In lieu of lunch, Arthur goes into the library stacks, and here he can finally breathe again, a fish returned to water. He drifts among the sea of words, stopping randomly at an unfamiliar or interesting title. Opening the book, he allows himself to dream for a while inside, and when it’s time for him to make his way back to work, he feels as though he is leaving a part of himself there — that part of himself has become trapped within the covers of the book he’d been browsing — and so he must go back the next day, and the next.

He tests his limits. He skips meetings in which he is not expected to speak. He spends entire days lost in the stacks or behind his desk, holding all calls, in front of his computer. When someone enters, he does not look up.

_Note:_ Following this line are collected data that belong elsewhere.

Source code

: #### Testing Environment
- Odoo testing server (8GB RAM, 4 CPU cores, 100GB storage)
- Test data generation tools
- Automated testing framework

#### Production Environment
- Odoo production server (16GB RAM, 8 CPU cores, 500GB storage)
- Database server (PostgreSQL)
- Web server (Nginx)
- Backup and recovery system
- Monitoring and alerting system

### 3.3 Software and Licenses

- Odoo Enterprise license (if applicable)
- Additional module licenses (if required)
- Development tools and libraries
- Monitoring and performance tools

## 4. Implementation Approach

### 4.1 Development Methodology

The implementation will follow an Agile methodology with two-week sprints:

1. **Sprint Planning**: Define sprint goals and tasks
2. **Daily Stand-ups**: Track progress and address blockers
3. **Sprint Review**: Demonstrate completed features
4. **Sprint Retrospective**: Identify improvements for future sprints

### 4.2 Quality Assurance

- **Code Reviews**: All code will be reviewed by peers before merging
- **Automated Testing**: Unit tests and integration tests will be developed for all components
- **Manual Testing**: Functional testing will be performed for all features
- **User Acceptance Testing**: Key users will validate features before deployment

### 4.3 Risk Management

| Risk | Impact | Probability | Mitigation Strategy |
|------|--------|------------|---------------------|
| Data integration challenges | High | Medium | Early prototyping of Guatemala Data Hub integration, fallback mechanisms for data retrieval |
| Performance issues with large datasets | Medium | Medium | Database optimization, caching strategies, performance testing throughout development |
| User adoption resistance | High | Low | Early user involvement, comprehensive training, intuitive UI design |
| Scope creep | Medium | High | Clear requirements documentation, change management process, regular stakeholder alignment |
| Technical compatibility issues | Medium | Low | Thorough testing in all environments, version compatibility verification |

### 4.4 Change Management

He begins writing e-mails to himself.

At night, unable to sleep, he fires up his laptop to find his inbox full. The messages are addressed to himself, from one part of his brain to another. Cries for help from a man in the trenches. He details his troubles at work. His restlessness, his suffocation. He used to be able to shut the stall door in the men’s room and with a visual cue of Dean Bartholomew’s secretary — her parted legs under her desk, the small patch of hair — masturbate to climax in less time than it took most men to wash their hands. These days it is a different story entirely. He works at his flaccid penis there in the stall, trying to fully picture the space underneath the secretary’s desk — unsuccessfully — until the bathroom door bangs open, the sound of unzipping at a urinal, and Arthur’s concentration would be fully broken. What has he become, that he can’t even give his secret work crushes their proper due? That this last refuge of freedom, his sexual imagination, is closed to him?

Arthur reads these e-mails from himself in the monitor glow of the darkened bedroom, Penelope asleep not five feet away — addressed as though he were someone else, an estranged friend. So he does what any friend would do: he writes back.

He commiserates. He relates his various miseries on the home front. His life with Penelope and Will is just a series of small lies — from the moment he walks through the door. I missed you, she says, and he says, I missed you, too. But he has not in fact thought about Penelope throughout the day — should he have? He feels guilty, and so when he tells her that he has missed her, too, he is lying. Or maybe willing himself to have missed her, not so much a lie as it is a kind of apology. When he says, I missed you, too, what he really means is I want to have missed you, too. He means I will try my hardest tomorrow to miss you too.

She asks him how his day has been, and when he says that it was fine, when he doesn’t tell her that it was decidedly not fine, this is another lie.

These overtures about their day are no more prelude to a real discussion of their true feelings as the peck on the lips as he’s taking off his coat is a prelude to sex.